No Child Left Behind is built on a mirage. At some point that's always
just over the horizon, the law assumes, all children in the nation will
miraculously read and compute at grade level, simply because they have
been tested and tested and tested again. The theory is that somehow,
when told the exact number of children who are lagging in achievement,
teachers will agree to render the magic that they have thus far withheld
and -- poof! -- those kids will become smart, cooperative and productive.
As we get closer to that utopia, it's becoming ever more clear that Some
Children Remain Behind and that, gadzooks, Not Every Child Is the Same.
Oh, and this: Staking everything on a test doesn't produce a flowering
of inspired teaching, but rather what Dale, a former math teacher, calls
an "obsessive focus on tests."
"You focus obsessively on multiplying two-digit numbers," he says, "as
opposed to how to apply that knowledge in the real world and how to play
with mathematics in a creative way."
The flaws in the nation's new education regimen continue to elude the
Bush administration. Dale has met twice with senior officials in
Washington to push for enough flexibility so schools are not condemned
as failures -- even if 500 kids took and passed the tests, "two Hispanic
children or two special education children didn't pass, and the rules
say that makes the school a failure." Both times, senior Education
Department leaders told Dale there would be no exceptions to the rules.
(Virginia's two U.S. senators jumped in on Dale's side yesterday, filing
a bill that would force the feds to give Fairfax schools and others a
year's reprieve.)
In most of the country, the children in classes for non-English speakers
were born in the United States, and Dale agrees that by third grade,
they should be tested in English, as the law requires. But in Fairfax,
63 percent of children in such classes were born in other countries.
Those children, Dale says, deserve a little time to soak in the language
before they are subjected to high-stakes tests in English.
What this is really all about, the superintendent thinks, is an
unresolved debate over whether there should be national education
standards. Remember, the same people who now mandate Testing Uber Alles
were pushing two decades ago to abolish any federal role in education.
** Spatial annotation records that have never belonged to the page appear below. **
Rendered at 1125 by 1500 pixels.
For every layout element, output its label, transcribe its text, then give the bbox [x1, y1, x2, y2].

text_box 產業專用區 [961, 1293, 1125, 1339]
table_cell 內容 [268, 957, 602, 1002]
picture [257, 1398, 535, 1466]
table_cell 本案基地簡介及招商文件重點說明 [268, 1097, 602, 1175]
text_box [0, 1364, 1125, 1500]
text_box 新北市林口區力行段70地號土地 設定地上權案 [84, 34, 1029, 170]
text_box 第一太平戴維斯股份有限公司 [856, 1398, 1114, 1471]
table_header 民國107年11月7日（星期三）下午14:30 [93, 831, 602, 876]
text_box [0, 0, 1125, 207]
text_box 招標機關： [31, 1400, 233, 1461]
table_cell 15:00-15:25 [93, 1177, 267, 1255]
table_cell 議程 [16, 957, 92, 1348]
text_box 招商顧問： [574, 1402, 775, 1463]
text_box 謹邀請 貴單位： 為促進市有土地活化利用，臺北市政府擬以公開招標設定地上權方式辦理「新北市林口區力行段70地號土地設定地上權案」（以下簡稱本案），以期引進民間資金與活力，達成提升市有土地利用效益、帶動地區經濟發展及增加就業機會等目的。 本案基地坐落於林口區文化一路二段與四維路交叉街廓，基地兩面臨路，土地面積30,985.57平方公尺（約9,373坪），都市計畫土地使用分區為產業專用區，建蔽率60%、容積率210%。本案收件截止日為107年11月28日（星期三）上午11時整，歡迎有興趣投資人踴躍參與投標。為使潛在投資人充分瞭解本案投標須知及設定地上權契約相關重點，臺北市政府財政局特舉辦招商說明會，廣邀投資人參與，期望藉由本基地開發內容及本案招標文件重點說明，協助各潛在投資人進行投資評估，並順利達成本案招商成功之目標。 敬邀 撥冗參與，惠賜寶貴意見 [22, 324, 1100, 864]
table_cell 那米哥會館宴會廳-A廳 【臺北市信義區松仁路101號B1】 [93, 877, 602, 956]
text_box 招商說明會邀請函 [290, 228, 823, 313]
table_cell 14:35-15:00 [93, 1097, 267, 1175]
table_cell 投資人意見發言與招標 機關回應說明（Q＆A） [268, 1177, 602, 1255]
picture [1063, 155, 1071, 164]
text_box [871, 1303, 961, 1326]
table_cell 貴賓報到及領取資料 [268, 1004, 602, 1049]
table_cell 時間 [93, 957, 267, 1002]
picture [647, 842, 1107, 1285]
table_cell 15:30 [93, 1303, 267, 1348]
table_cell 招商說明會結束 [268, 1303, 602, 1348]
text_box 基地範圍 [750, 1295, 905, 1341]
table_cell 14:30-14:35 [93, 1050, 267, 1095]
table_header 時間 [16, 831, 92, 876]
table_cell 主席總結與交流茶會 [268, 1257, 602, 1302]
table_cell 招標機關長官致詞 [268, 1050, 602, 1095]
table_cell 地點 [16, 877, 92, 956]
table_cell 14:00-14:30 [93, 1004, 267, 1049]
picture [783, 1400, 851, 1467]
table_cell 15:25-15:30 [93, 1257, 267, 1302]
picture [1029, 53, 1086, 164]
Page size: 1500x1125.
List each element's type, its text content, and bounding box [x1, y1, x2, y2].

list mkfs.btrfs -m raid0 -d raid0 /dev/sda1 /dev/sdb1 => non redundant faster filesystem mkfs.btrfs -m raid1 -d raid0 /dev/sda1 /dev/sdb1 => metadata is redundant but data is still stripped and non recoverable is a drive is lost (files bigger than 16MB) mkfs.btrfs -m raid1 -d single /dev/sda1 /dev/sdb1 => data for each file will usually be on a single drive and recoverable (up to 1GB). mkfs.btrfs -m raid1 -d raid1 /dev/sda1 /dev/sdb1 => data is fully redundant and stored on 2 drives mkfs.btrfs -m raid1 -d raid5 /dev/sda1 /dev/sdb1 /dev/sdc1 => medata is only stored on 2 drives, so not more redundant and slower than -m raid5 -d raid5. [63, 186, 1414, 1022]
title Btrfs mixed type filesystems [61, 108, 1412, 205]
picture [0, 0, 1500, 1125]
Under the No Child law, designed by a purportedly conservative
administration, the amount of time that a superintendent such as Dale
must spend satisfying the federal bureaucracy has skyrocketed from
hardly any to hours and hours each week.
No Child Left Behind is built on a lie. Not every kid will go to
college, no matter what you do. So you can either lower the standards
enough to pretend that everyone is succeeding, or give up on the lie.
But the feds won't talk about that; they just repeat "Stay the course,"
and any school system that balks is threatened with punishment.
"I've been warned that to speak frankly in this area is not wise
personally or professionally," Dale says. But he's speaking anyway,
because, as a good teacher, he knows that "we don't succeed well when we
go punitive. You need standards, but they should be aspirational; it
needs to be about incentives, not punishment."